Соглашаясь на эту авантюру, Маэстро всё же сказал: «Но мы должны подумать о других постановках. Одного „Шута“ нам недостаточно».
В Мадриде русских артистов ждали теплый прием и большой успех. Зрители словно не замечали отсутствия Мясина: их внимание привлекали балеты в целом, а не конкретные исполнители. Публика не скрывала своего восхищения «Волшебной лавкой», «Русскими сказками» и особенно «Треуголкой» с ее испанской музыкой и оформлением. Зал был потрясен, увидев, с каким мастерством и вдохновением русские танцовщики исполняют традиционные испанские танцы. Особенно хорош был Леон Войциховский в роли Мельника в «Треуголке».
В перерывах между спектаклями артисты, в большинстве случаев вместе с Дягилевым, заходили в маленькие таверны и кабаре: здесь можно было часами наблюдать исполнение фламенко под аккомпанемент гитары, кастаньет и пения. Это действо завораживало, и Сергей Павлович совершенно справедливо убеждал себя в том, что Париж и Лондон ничего подобного не видели. Нужно найти исполнителей-испанцев и готовиться к новому завоеванию европейских столиц.
В середине апреля подошли к концу гастроли Русского балета в Мадриде. Никто пока не знал, что здесь, как и в Вечном городе, дягилевской труппе больше не суждено выступать. Теперь же путь антрепризы лежал в Монте-Карло.
В течение последнего года, после того как Тамара Карсавина вновь покинула труппу, многие ее роли, в том числе партию Мельничихи в «Треуголке», исполняла Лидия Соколова. Она стала одной из ведущих танцовщиц Русского балета, и зрители принимали ее очень тепло. Но Дягилев всегда был в поиске талантов из России и сейчас радовался тому, что из Москвы, из Большого театра приехала Катрин Девильер, очаровательная женщина и в то же время «свой парень»: темноволосая, как цыганка, высокая, довольно плотная для балерины и очень женственная. Внешне она вроде бы подходила для роли Мельничихи, но когда начались репетиции, выяснилось: Девильер никогда не изучала испанские танцы, кроме тех, которые имели место в старых классических балетах. «Треуголка», по свидетельству Соколовой, «едва не убила ее». Поэтому, несмотря на то, что выступление Девильер в роли Мельничихи в Мадриде понравилось королю Альфонсо, балерина вскоре ушла из антрепризы.

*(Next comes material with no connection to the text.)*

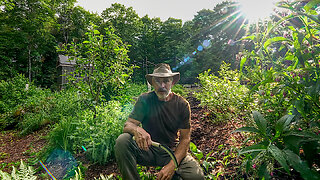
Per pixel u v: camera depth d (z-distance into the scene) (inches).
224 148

Но Сергей Павлович не оставил идею найти новую исполнительницу этой роли. Прошло совсем немного времени после приезда труппы в Монте-Карло, и появилась следующая претендентка — испанка Мария Дальбасин по прозвищу Пепита. Ангажируя ее на участие в «Квадро фламенко», Дягилев предполагал, что она также станцует и Мельничиху. Но на этот раз его ожидало разочарование. Пепита, импульсивная, как и большинство испанцев, была очень хороша во фламенко; главная же роль в балете, предполагавшая техничность и умение следовать замыслу хореографа, ей не удавалась. Л. Соколова, которой Сергей Павлович поручил
подготовить испанку к выступлениям в «Треуголке», напрасно тратила многие часы «на обучение этой легкомысленной молодой женщины роли Мельничихи». И как знать, справилась бы с ней Мария Дальбасин, если бы не чуткий партнер — Леон Войциховский?А Михаил Ларионов тем временем начал работать со Славинским над балетом «Шут». Еще в Париже был создан сценарий, который состоял из шести сцен. И теперь, шаг за шагом, они пытались сочинить спектакль. Но по-настоящему эта идея вдохновляла лишь Ларионова. Для Славинского, неплохого танцовщика, сама мысль о создании им балета оказалась сродни «полету на Луну». Поэтому особенно надеяться на успех этой постановки не стоило.
Позже, когда работа подойдет к концу и ее увидит Дягилев, она не вызовет у него восторга. В ответ на мнение режиссера Григорьева, что «постановка слабая, больше похожа на ученическую работу», он скажет: «Да. Лучше всего музыка. Затем оформление. Хореография — на последнем месте. Но, по крайней мере, балет готов и мы можем выступать. Хотя это нас никуда не выводит. Нужно искать хореографа».
Да, это была проблема, еще какая! Уход Мясина не только означал потерю ведущего танцовщика и единственного хореографа, а еще и повлек за собой тяжелейший финансовый кризис. Дягилеву потребовалось гигантское мужество, чтобы преодолеть его, регулярно расплачиваясь со всеми членами труппы, а также с многочисленными деятелями культуры, которые работали для Русского балета.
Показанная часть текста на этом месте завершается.